Consider a welcome bag – from Randy Bonds of BRIC Vacation Rentals
At BRIC Vacation Rentals in Playa del Carmen, they prepare a hand crafted welcome bag for each guest. The guest is also educated about the property and provided with a mobile phone to use during the stay. The phone is programmed with their assigned hotel ambassador’s number to reach anytime for help.
After check-in, guests are transported to the vacation rental property and the assigned ambassador follows up with an introduction, offering assistance during the stay.
Randy’s number one best practice it to have someone assigned to each guest to act as their primary contact and representative during their stay.
Use the perfect words – from Fred Davidson at Condo.Capital
Words are powerful tools that affect your business. The words that you and your customer service team use influence how your guests feel. Train yourself and your team to use the right words for proper communication.
For instance, if your vacation rental is fully booked, it would be unwelcoming to say, “we are sold out.” However, it would be kind to say, “We are fully committed, can we offer help for you to find alternative accommodation?” Make every word count toward building a good relationship with your customers.
Respect a guest’s privacy – from Sydney Smith at Maliko Retreat
Avoid interacting with the guests unless they ask to see you or give you the impression they want company.
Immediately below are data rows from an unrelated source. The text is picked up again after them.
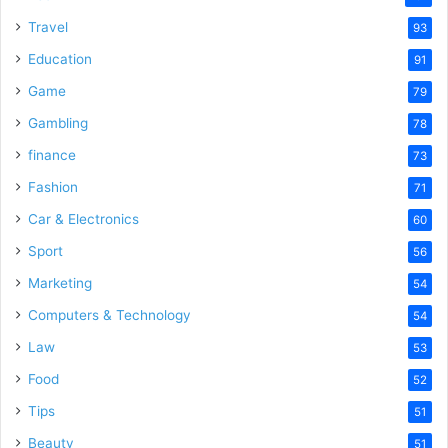
Travel
93
Education
91
Game
79
Gambling
78
finance
73
Fashion
71
Car & Electronics
60
Sport
56
Marketing
54
Computers & Technology
54
Law
53
Food
52
Tips
51
Beauty
51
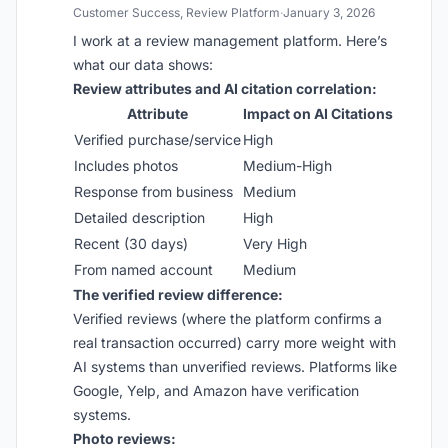
Customer Success, Review Platform
·
January 3, 2026
I work at a review management platform. Here’s
what our data shows:
Review attributes and AI citation correlation:
Attribute
Impact on AI Citations
Verified purchase/service
High
Includes photos
Medium-High
Response from business
Medium
Detailed description
High
Recent (30 days)
Very High
From named account
Medium
The verified review difference:
Verified reviews (where the platform confirms a
real transaction occurred) carry more weight with
AI systems than unverified reviews. Platforms like
Google, Yelp, and Amazon have verification
systems.
Photo reviews:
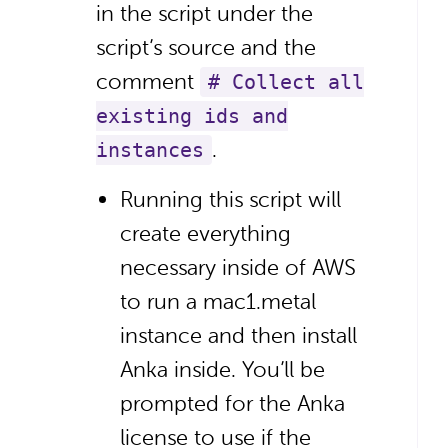
in the script under the
script’s source and the
comment
# Collect all
existing ids and
.
instances
Running this script will
create everything
necessary inside of AWS
to run a mac1.metal
instance and then install
Anka inside. You’ll be
prompted for the Anka
license to use if the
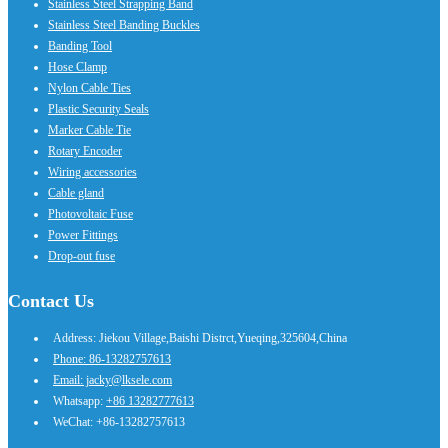
Stainless Steel Strapping Band
Stainless Steel Banding Buckles
Banding Tool
Hose Clamp
Nylon Cable Ties
Plastic Security Seals
Marker Cable Tie
Rotary Encoder
Wiring accessories
Cable gland
Photovoltaic Fuse
Power Fittings
Drop-out fuse
Contact Us
Address: Jiekou Village,Baishi Distrct,Yueqing,325604,China
Phone: 86-13282757613
Email: jacky@lksele.com
Whatsapp:
+86 13282777613
WeChat: +86-13282757613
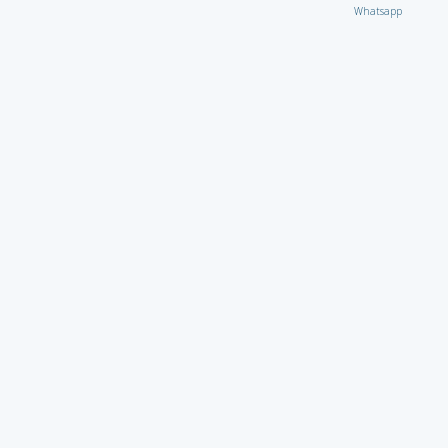
Whatsapp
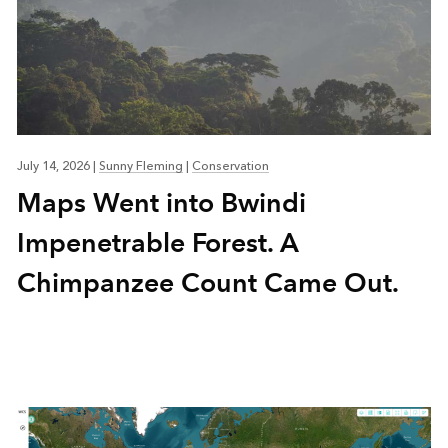
July 14, 2026
|
Sunny Fleming
|
Conservation
Maps Went into Bwindi
Impenetrable Forest. A
Chimpanzee Count Came Out.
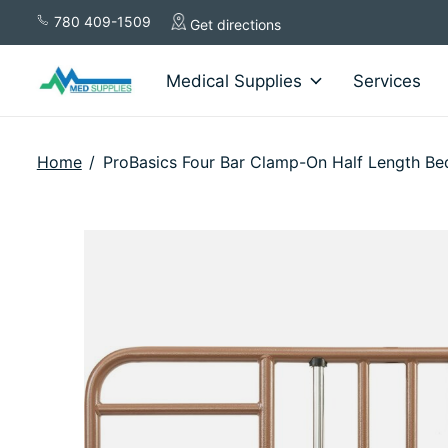
780 409-1509
Get directions
Medical Supplies
Services
Home
/
ProBasics Four Bar Clamp-On Half Length Bed
Slideshow Items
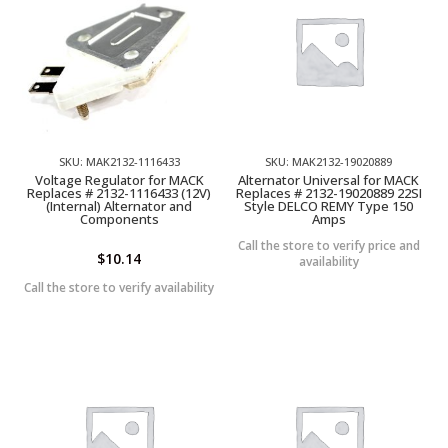
SKU: MAK2132-1116433
SKU: MAK2132-19020889
Voltage Regulator for MACK
Alternator Universal for MACK
Replaces # 2132-1116433 (12V)
Replaces # 2132-19020889 22SI
(Internal) Alternator and
Style DELCO REMY Type 150
Components
Amps
Call the store to verify price and
$
10.14
availability
Call the store to verify availability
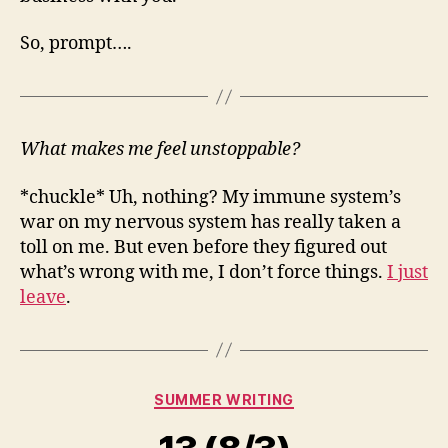
So, prompt….
What makes me feel unstoppable?
*chuckle* Uh, nothing? My immune system’s
war on my nervous system has really taken a
toll on me. But even before they figured out
what’s wrong with me, I don’t force things.
I just
leave
.
Categories
SUMMER WRITING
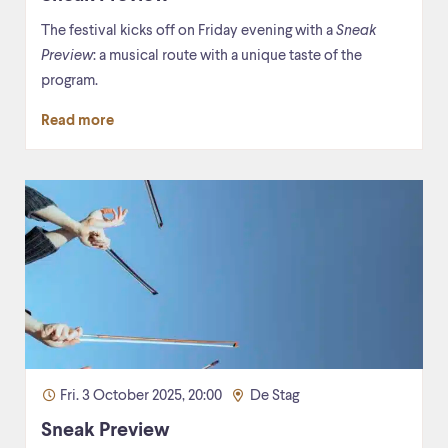
The festival kicks off on Friday evening with a
Sneak
Preview
: a musical route with a unique taste of the
program.
Read more
Fri. 3 October 2025, 20:00
De Stag
Sneak Preview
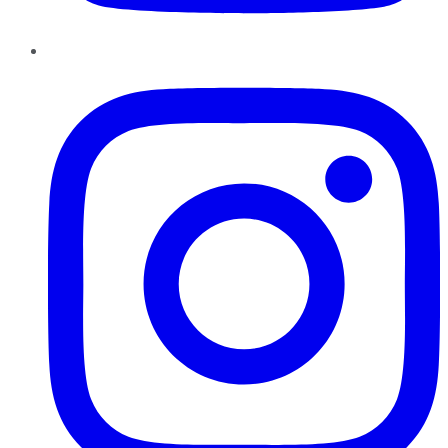
Instagram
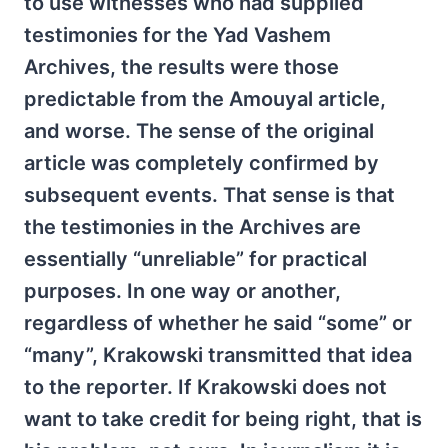
to use witnesses who had supplied
testimonies for the Yad Vashem
Archives, the results were those
predictable from the Amouyal article,
and worse. The sense of the original
article was completely confirmed by
subsequent events. That sense is that
the testimonies in the Archives are
essentially “unreliable” for practical
purposes. In one way or another,
regardless of whether he said “some” or
“many”, Krakowski transmitted that idea
to the reporter. If Krakowski does not
want to take credit for being right, that is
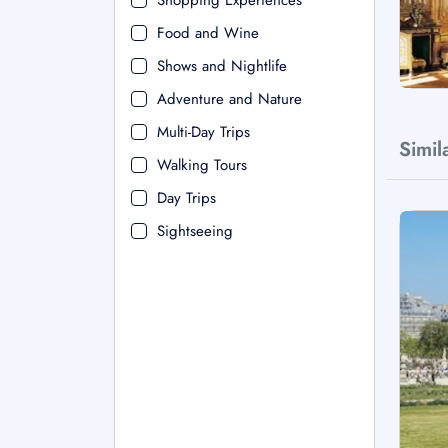
Shopping Experiences
Food and Wine
Shows and Nightlife
Adventure and Nature
Multi-Day Trips
Simil
Walking Tours
Day Trips
Sightseeing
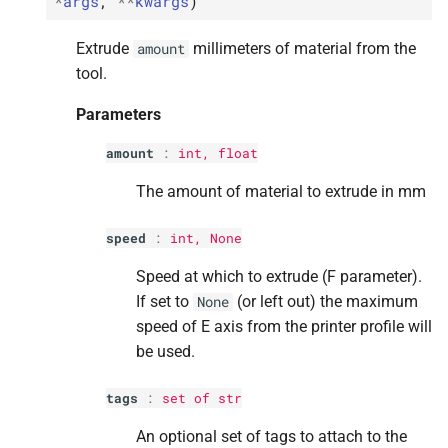
*
args
,
**
kwargs
)
Parameters
Parameters
Parameters
Parameters
Parameters
Extrude
millimeters of material from the
amount
p
p
p
p
p
tool.
axes
axes
axes
axes
axes
Parameters
p
p
p
p
p
tags
tags
tags
tags
tags
amount
:
int
,
float
M
M
M
M
M
is_
is_
is_
is_
is_
cancelling
cancelling
cancelling
cancelling
cancelling
The amount of material to extrude in mm
Returns
Returns
Returns
Returns
Returns
speed
:
int
, None
M
M
M
M
M
is_
is_
is_
is_
is_
closed_
closed_
closed_
closed_
closed_
or_
or_
or_
or_
or_
error
error
error
error
error
Speed at which to extrude (F parameter).
If set to
(or left out) the maximum
None
Returns
Returns
Returns
Returns
Returns
speed of E axis from the printer profile will
be used.
M
M
M
M
M
is_
is_
is_
is_
is_
error
error
error
error
error
tags
:
set
of
str
Returns
Returns
Returns
Returns
Returns
An optional set of tags to attach to the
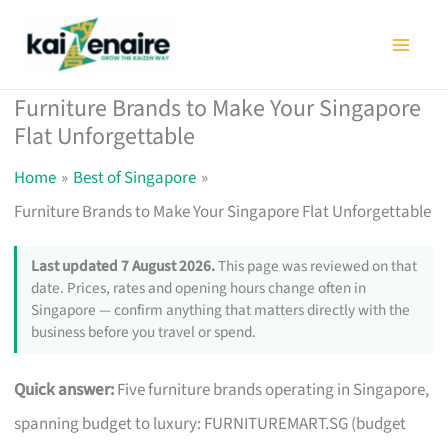
Skip
to
content
Furniture Brands to Make Your Singapore
Flat Unforgettable
Home
Best of Singapore
Furniture Brands to Make Your Singapore Flat Unforgettable
Last updated 7 August 2026.
This page was reviewed on that
date. Prices, rates and opening hours change often in
Singapore — confirm anything that matters directly with the
business before you travel or spend.
Quick answer:
Five furniture brands operating in Singapore,
spanning budget to luxury: FURNITUREMART.SG (budget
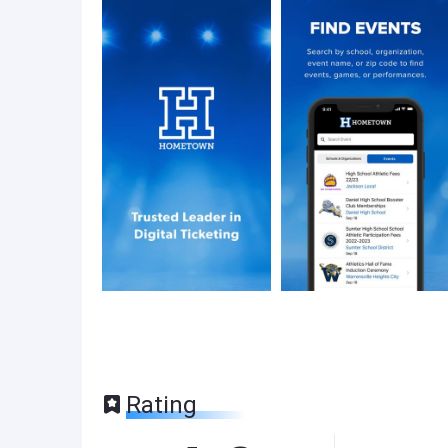
Rating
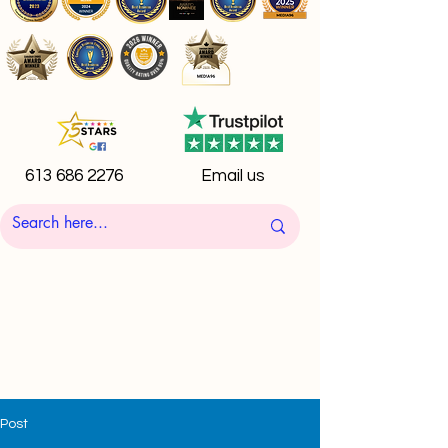
613 686 2276
Email us
Post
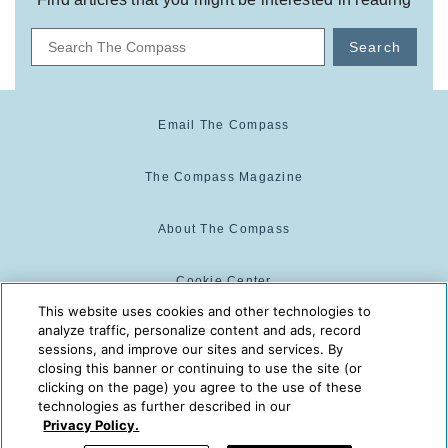
Search
Email The Compass
The Compass Magazine
About The Compass
Cookie Center
This website uses cookies and other technologies to
analyze traffic, personalize content and ads, record
Cookie Policy
sessions, and improve our sites and services. By
closing this banner or continuing to use the site (or
clicking on the page) you agree to the use of these
technologies as further described in our
The Compass is powered by:
© 2025 The Compass. CST
Privacy Policy.
2139014-20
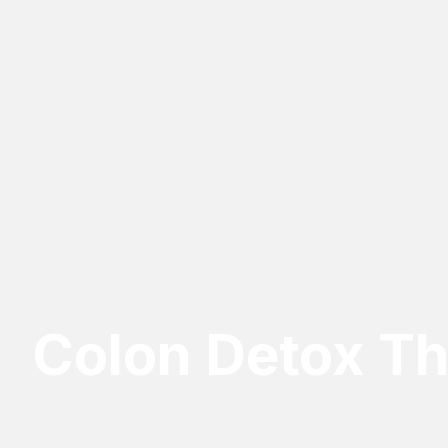
Colon Detox T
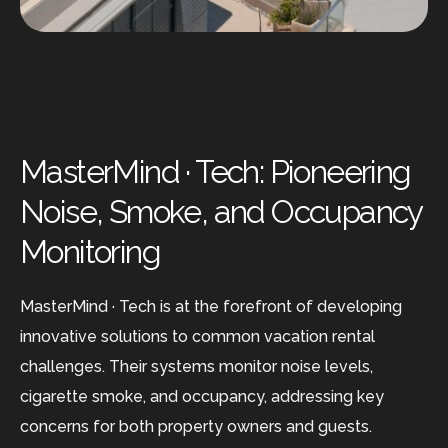
MasterMind · Tech: Pioneering
Noise, Smoke, and Occupancy
Monitoring
MasterMind · Tech is at the forefront of developing
innovative solutions to common vacation rental
challenges. Their systems monitor noise levels,
cigarette smoke, and occupancy, addressing key
concerns for both property owners and guests.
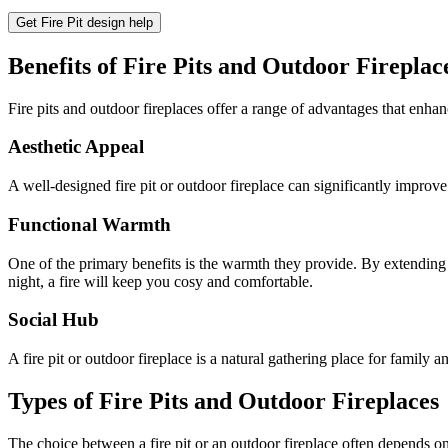
Get Fire Pit design help
Benefits of Fire Pits and Outdoor Fireplac
Fire pits and outdoor fireplaces offer a range of advantages that enha
Aesthetic Appeal
A well-designed fire pit or outdoor fireplace can significantly improv
Functional Warmth
One of the primary benefits is the warmth they provide. By extending 
night, a fire will keep you cosy and comfortable.
Social Hub
A fire pit or outdoor fireplace is a natural gathering place for family a
Types of Fire Pits and Outdoor Fireplaces
The choice between a fire pit or an outdoor fireplace often depends on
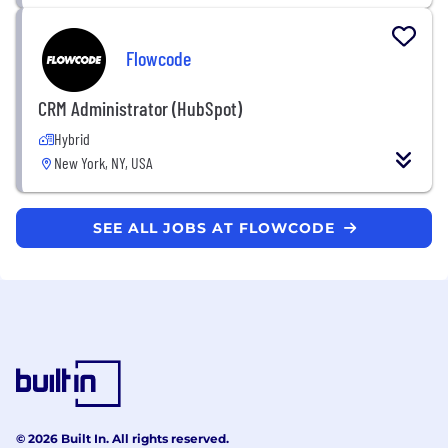
Flowcode
CRM Administrator (HubSpot)
Hybrid
New York, NY, USA
SEE ALL JOBS AT FLOWCODE
© 2026 Built In. All rights reserved.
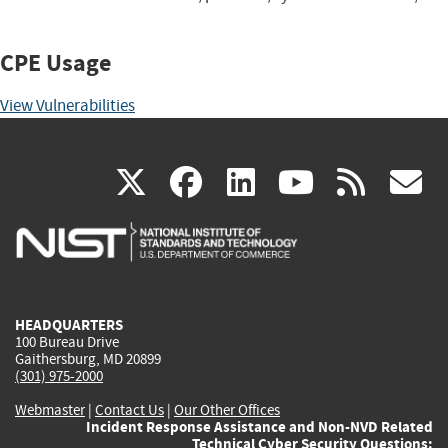
CPE Usage
View Vulnerabilities
(link
(link
(link
(link
(
X
facebook
linkedin
youtu
rss
g
is
is
is
is
i
external)
external)
external)
external)
e
HEADQUARTERS
100 Bureau Drive
Gaithersburg, MD 20899
(301) 975-2000
Webmaster
|
Contact Us
|
Our Other Offices
Incident Response Assistance and Non-NVD Related
Technical Cyber Security Questions:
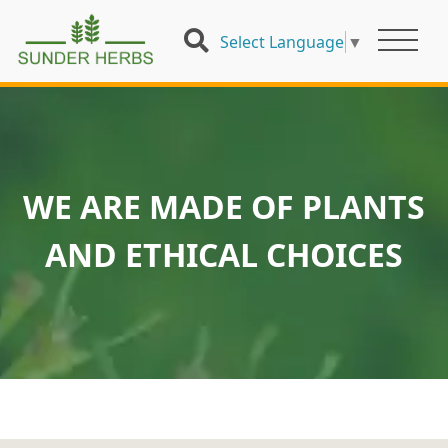
Select Language
▼
WE ARE MADE OF PLANTS
AND ETHICAL CHOICES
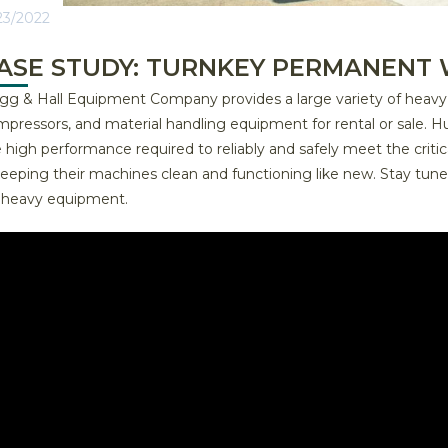
23/2022
ASE STUDY: TURNKEY PERMANENT 
g & Hall Equipment Company provides a large variety of heavy equ
pressors, and material handling equipment for rental or sale. H
 high performance required to reliably and safely meet the criti
 keeping their machines clean and functioning like new. Stay t
r heavy equipment.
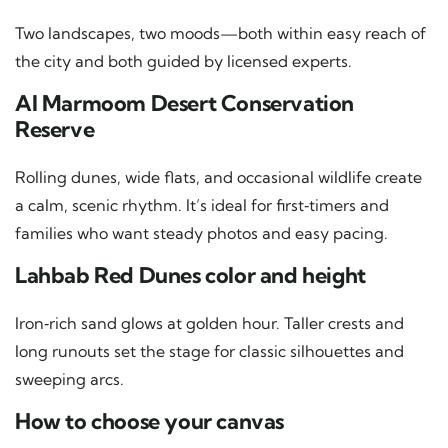
Two landscapes, two moods—both within easy reach of
the city and both guided by licensed experts.
Al Marmoom Desert Conservation
Reserve
Rolling dunes, wide flats, and occasional wildlife create
a calm, scenic rhythm. It’s ideal for first‑timers and
families who want steady photos and easy pacing.
Lahbab Red Dunes color and height
Iron‑rich sand glows at golden hour. Taller crests and
long runouts set the stage for classic silhouettes and
sweeping arcs.
How to choose your canvas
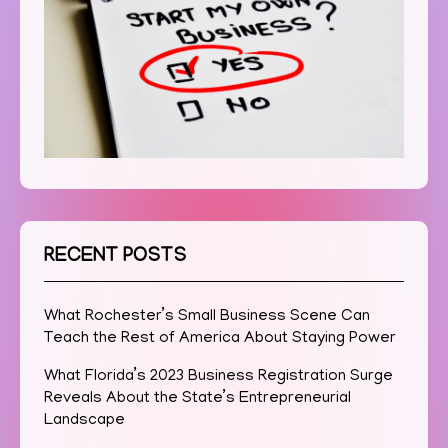
RECENT POSTS
What Rochester’s Small Business Scene Can
Teach the Rest of America About Staying Power
What Florida’s 2023 Business Registration Surge
Reveals About the State’s Entrepreneurial
Landscape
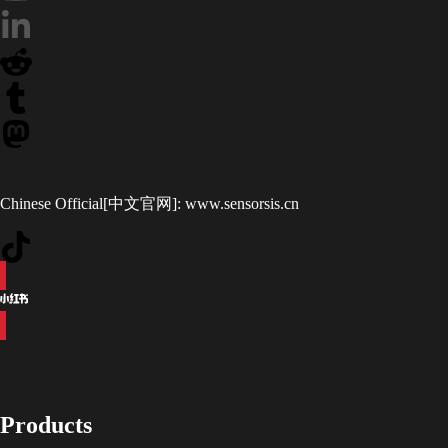
Chinese Official[中文官网]:
www.sensorsis.cn
Products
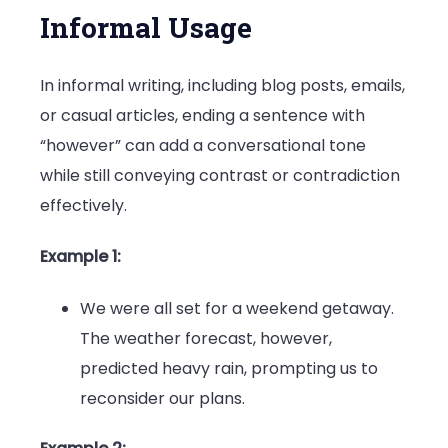
Informal Usage
In informal writing, including blog posts, emails,
or casual articles, ending a sentence with
“however” can add a conversational tone
while still conveying contrast or contradiction
effectively.
Example 1:
We were all set for a weekend getaway.
The weather forecast, however,
predicted heavy rain, prompting us to
reconsider our plans.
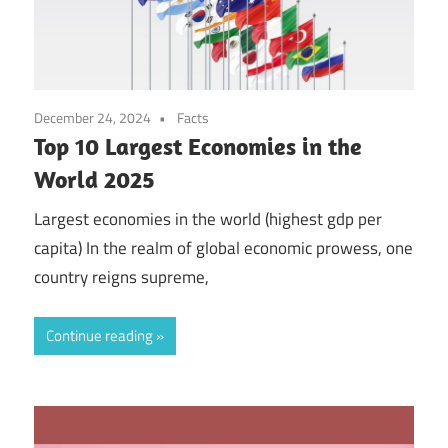
December 24, 2024
Facts
Top 10 Largest Economies in the
World 2025
Largest economies in the world (highest gdp per
capita) In the realm of global economic prowess, one
country reigns supreme,
Continue reading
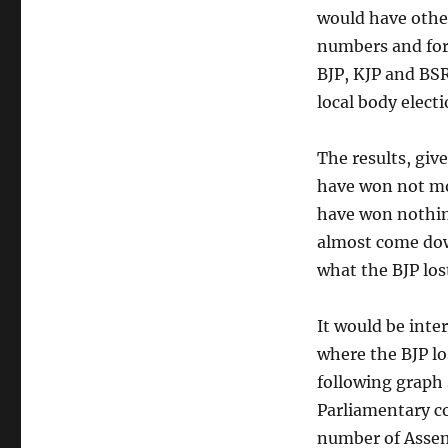
would have other
numbers and for 
BJP, KJP and BSR
local body electi
The results, giv
have won not mo
have won nothing
almost come down
what the BJP los
It would be inte
where the BJP lo
following graph
Parliamentary c
number of Asse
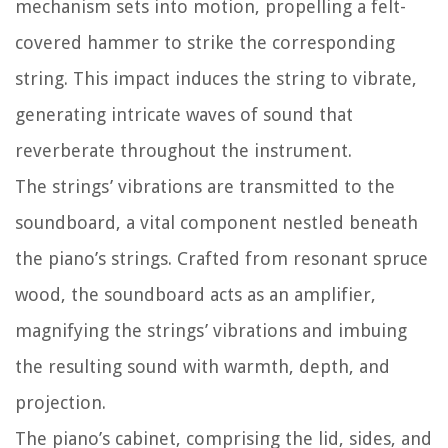
mechanism sets into motion, propelling a felt-
covered hammer to strike the corresponding
string. This impact induces the string to vibrate,
generating intricate waves of sound that
reverberate throughout the instrument.
The strings’ vibrations are transmitted to the
soundboard, a vital component nestled beneath
the piano’s strings. Crafted from resonant spruce
wood, the soundboard acts as an amplifier,
magnifying the strings’ vibrations and imbuing
the resulting sound with warmth, depth, and
projection.
The piano’s cabinet, comprising the lid, sides, and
You must respect their privacy. Be sure to strike a balance between giving total privacy while still being accessible. Sydney’s most valuable tool for this is the text message. It’s not as intrusive as a call, and the information you give is in print, and can even be a link.
Final thoughts on the vacation rental guest experience
Guest check-in is the most important touch point of a vacation rental customer experience. Properly welcoming guests is an art that all vacation rental professionals must perfect.
There are many tactics and best practices that can elevate your hospitality service. Whether it’s a personal welcome, gift, local recommendation, or simply being accessible, your guests’ satisfaction can be greatly increased, or decreased, based on how you welcome them into your properties and business.